**THINGS TO DO:**
- 1) In the forum thread about delivering in bad weather, between which two places did VanKalDriver once deliver on icy roads?
- 2) Which usernames head posts in the forum thread about delivering in bad weather, and what date is shown beside each one?
- 3) Write the next part of the forum thread about delivering in bad weather, picking up right after its last line.

**PROVIDED PASSAGE:**
------------------------------------------------
Californians cannot drive in the rain. Best place to be during a rain storm out here is anywhere but on the road.

Though late-night cruising during a rain storm on the empty freeways with the music blasting can be quite enjoyable.


----------



## VanKalDriver (Sep 13, 2021)

I'm not even sure if I've delivered in the rain at all in 180 deliveries so far! It's been dry for those.

I would probably do it in light to moderate rain, but not heavy rain or a thunderstorm because of the risk of a loss of network connection, which would leave me not knowing where to deliver if the connection is lost before the order is ready or I don't know how to get there because of the lost connection. That would lead to a frustrated customer and likely thumb down.

As for snow and ice, I'll do it on pretty bad roads over some distance (I once delivered, while I was doing it directly for Takokat, from Paw Paw, MI to Bloomingdale in the county on icy roads so that customer didn't have to go out and get it) but not with heavy snowfall that could cut my network connection.


----------



## FLKeys (Dec 27, 2018)

If it is a light rain I have no issues. Being in the tropics we tend to get torrential downpours. Those are my hard passes. Sometimes they come out of no where and I start a delivery in Sunshine and get caught in one of these downpours. The few I have done have not shown any extra in the tip.


----------



## Lee239 (Mar 24, 2017)
------------------------------------------------
**DATA PROVIDED:**
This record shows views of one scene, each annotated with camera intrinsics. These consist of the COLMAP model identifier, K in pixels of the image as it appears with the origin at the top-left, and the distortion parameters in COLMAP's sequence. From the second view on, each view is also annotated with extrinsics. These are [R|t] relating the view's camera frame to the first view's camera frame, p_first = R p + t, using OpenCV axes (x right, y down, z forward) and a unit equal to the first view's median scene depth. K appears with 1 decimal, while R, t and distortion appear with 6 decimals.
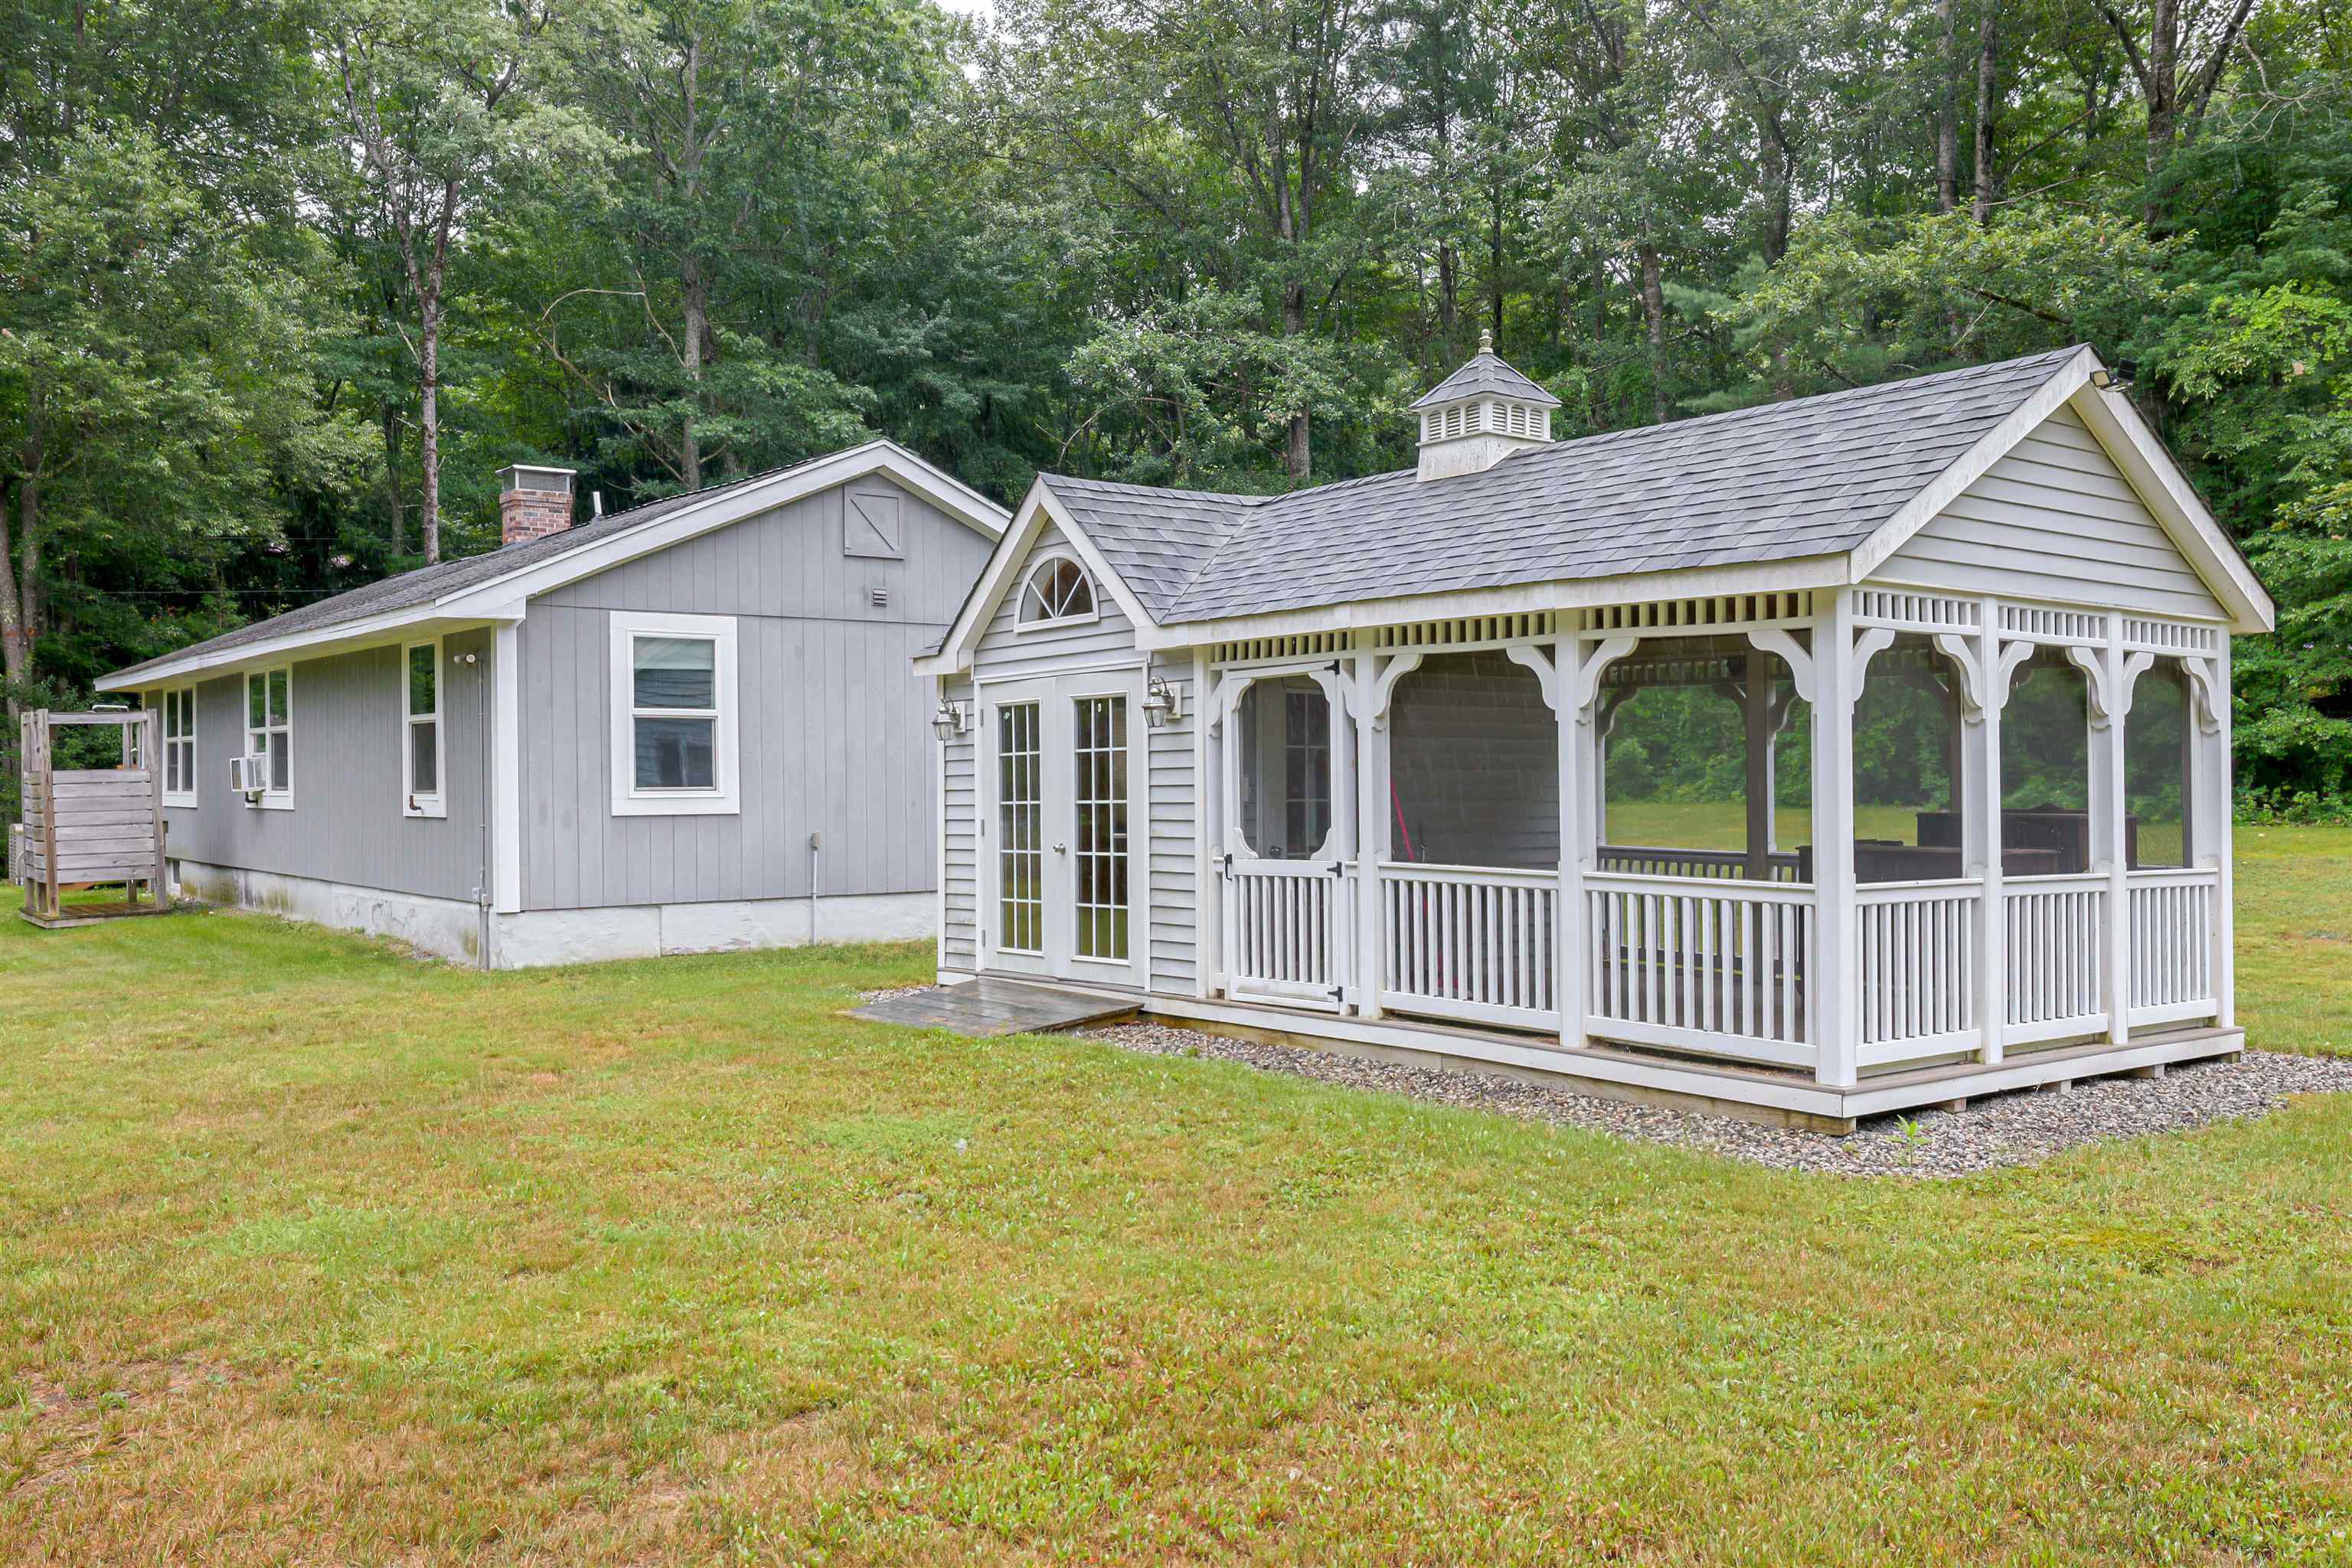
lens RADIAL K [[1941.5, 0, 1172.7], [0, 1941.5, 787.7], [0, 0, 1]] dist [-0.024164, 0.009932]
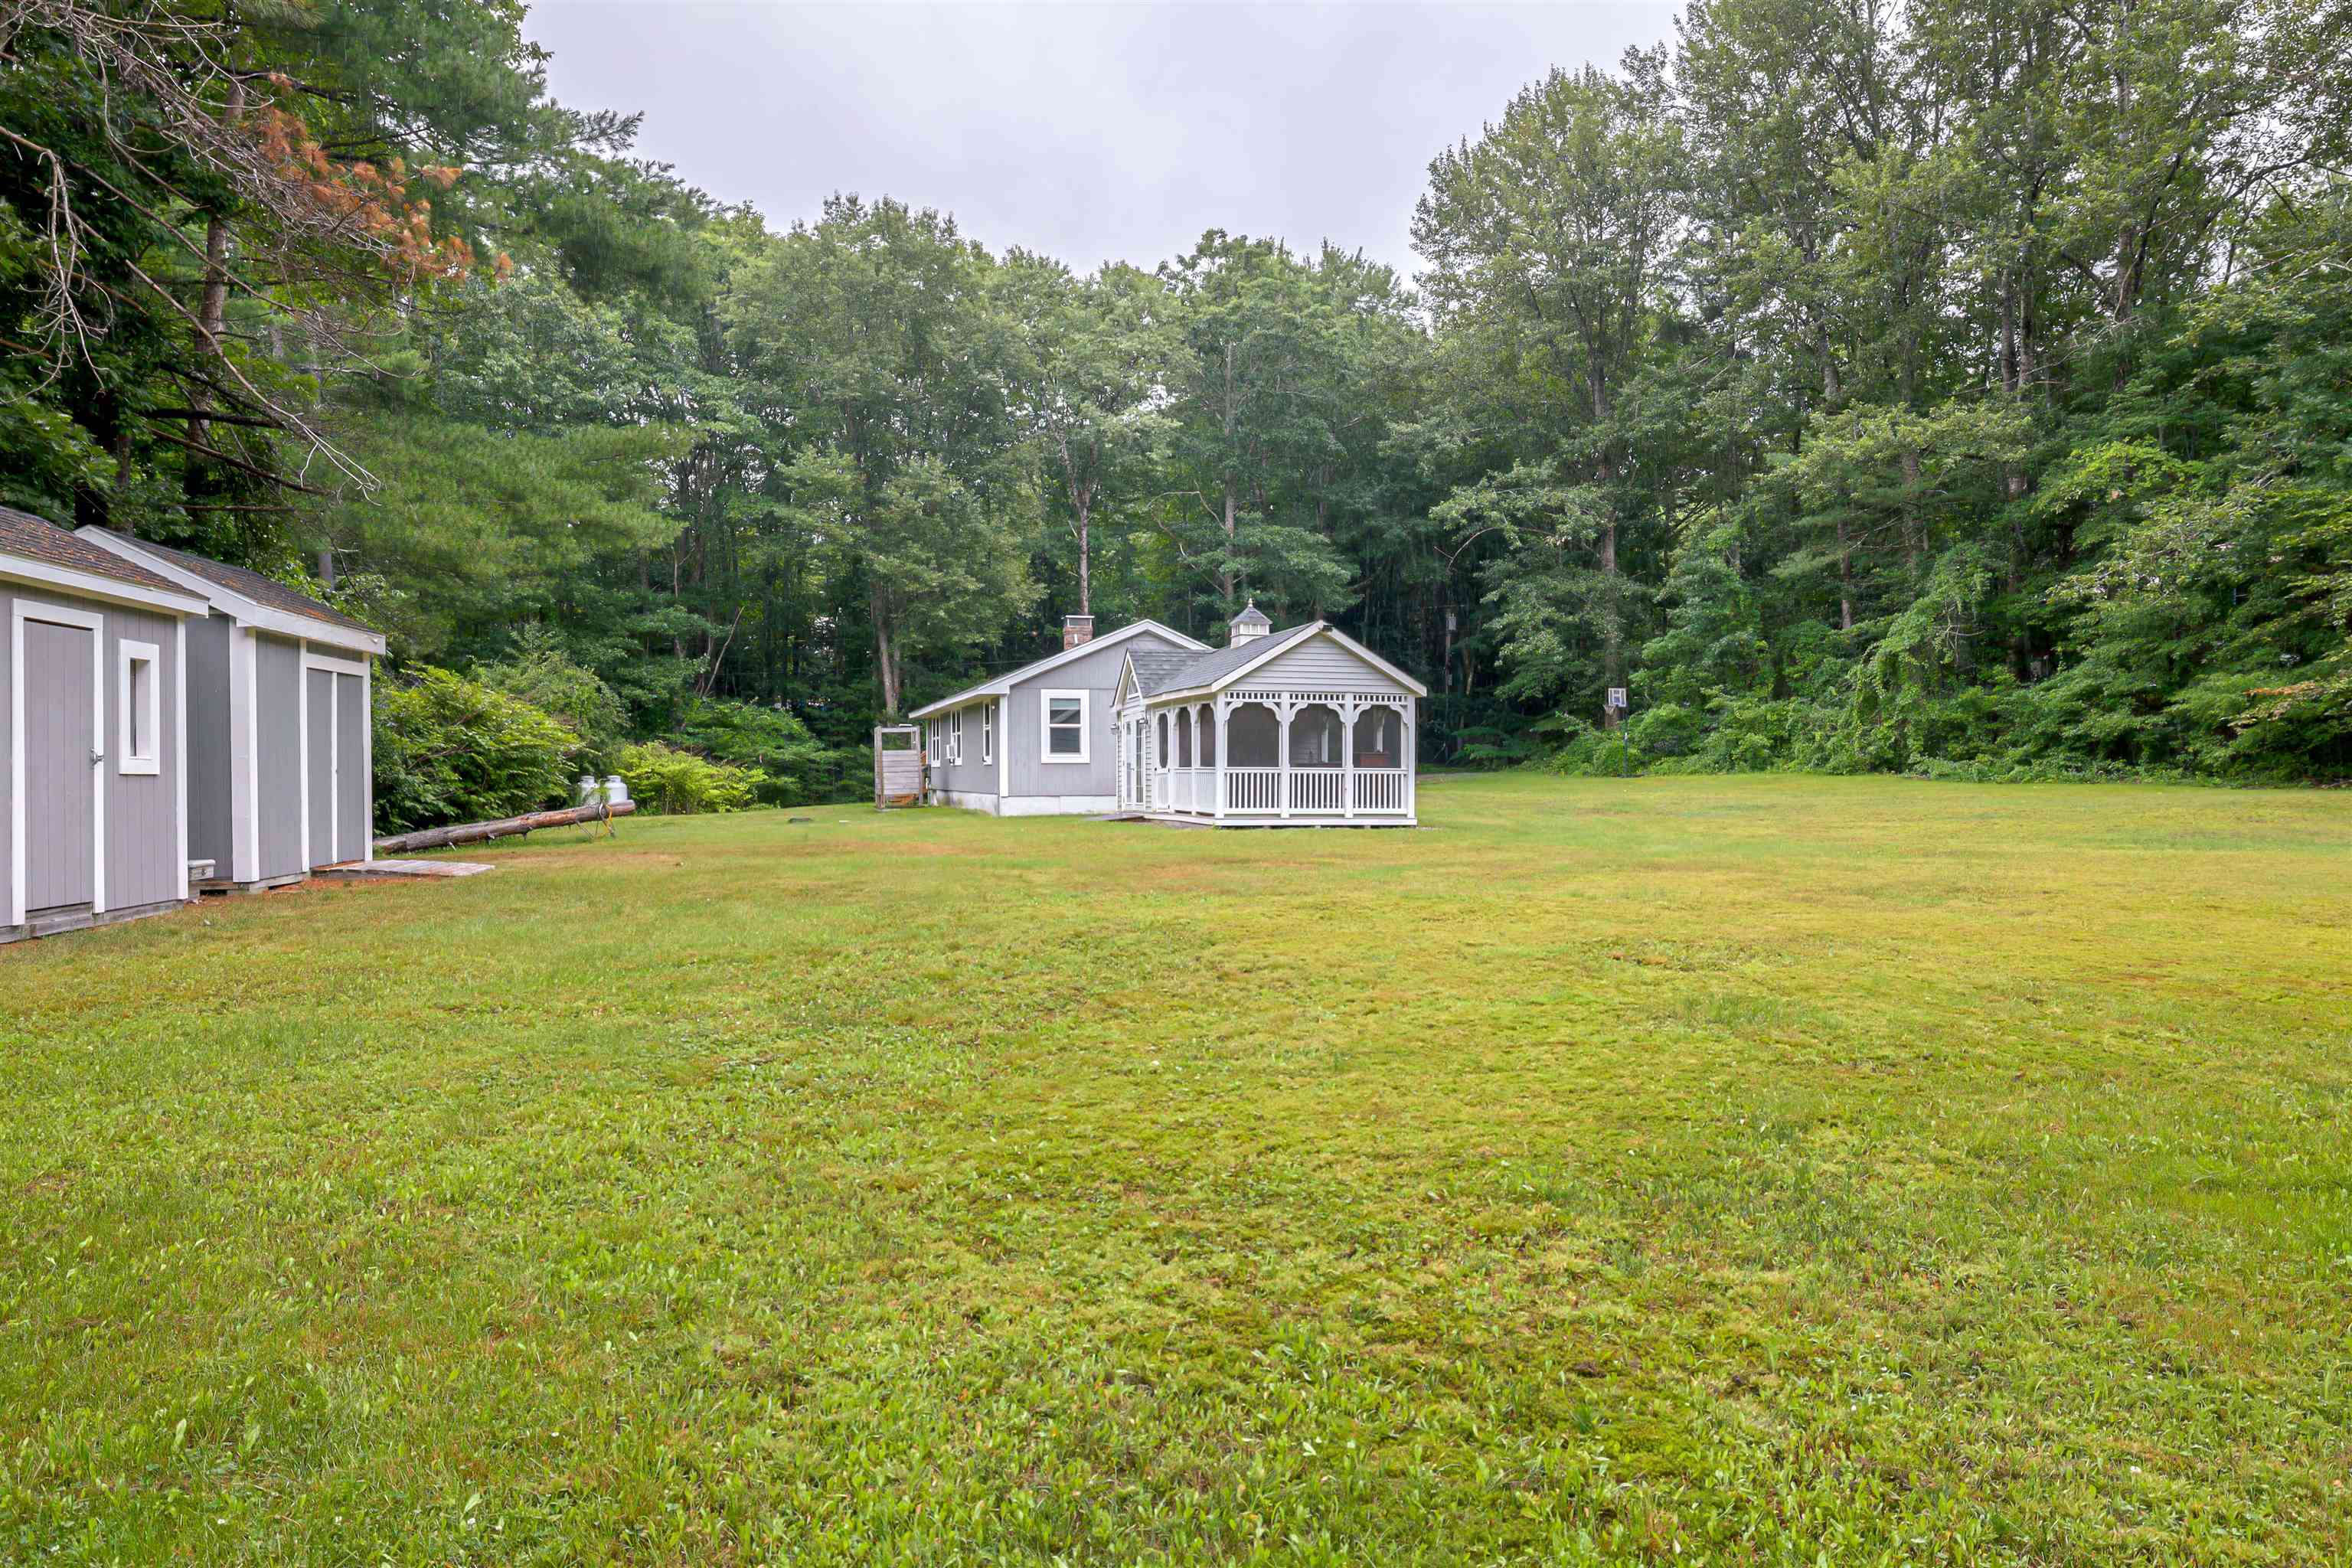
lens RADIAL K [[1545.1, 0, 1167.7], [0, 1545.1, 793.6], [0, 0, 1]] dist [-0.009420, 0.005991]
pose [[0.922075, 0.005877, -0.386967, 0.710116], [-0.002579, 0.999956, 0.009041, 0.036752], [0.387003, -0.007339, 0.922049, -0.940342]]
------------------------------------------------
**SOLVED PROBLEMS:**
- 1) From Paw Paw, MI to Bloomingdale.

- 2) VanKalDriver (Sep 13, 2021); FLKeys (Dec 27, 2018); Lee239 (Mar 24, 2017)

- 3)
Yes the rain makes it busier, less drivers want to work,restaurants are less busy because people do not want to go out in the rain. Tip depend, but you can pick and choose the rides. When I started I did have a person that tipped in the app and was waiting at the door with an extra $5 bill so that was nice. And less cars on the road because people will cancel their plans and errands.


----------



## ColonyMark (Sep 26, 2019)

Yes I do as long as it’s not a dangerous storm with lightning and hail. Some customers feel sorry for drivers when it’s raining and they tip more.


----------



## Ms. Mercenary (Jul 24, 2020)

FLKeys said:


> Do you do deliveries in the pouring rain? When I see rain coming I tend to turn deliveries off.
> 
> Do people tip more when it is raining? Do delivery requests go up in the rain?


Depends on my mood. I’m fine driving in it, hsd lots of experience. But no, people do not tip more. And that pisses me off. So the order needs to be VERY good from the get-go. Otherwise it’s just not worth it. Get yourself in a slicker and get your own darn food if you’re cheap.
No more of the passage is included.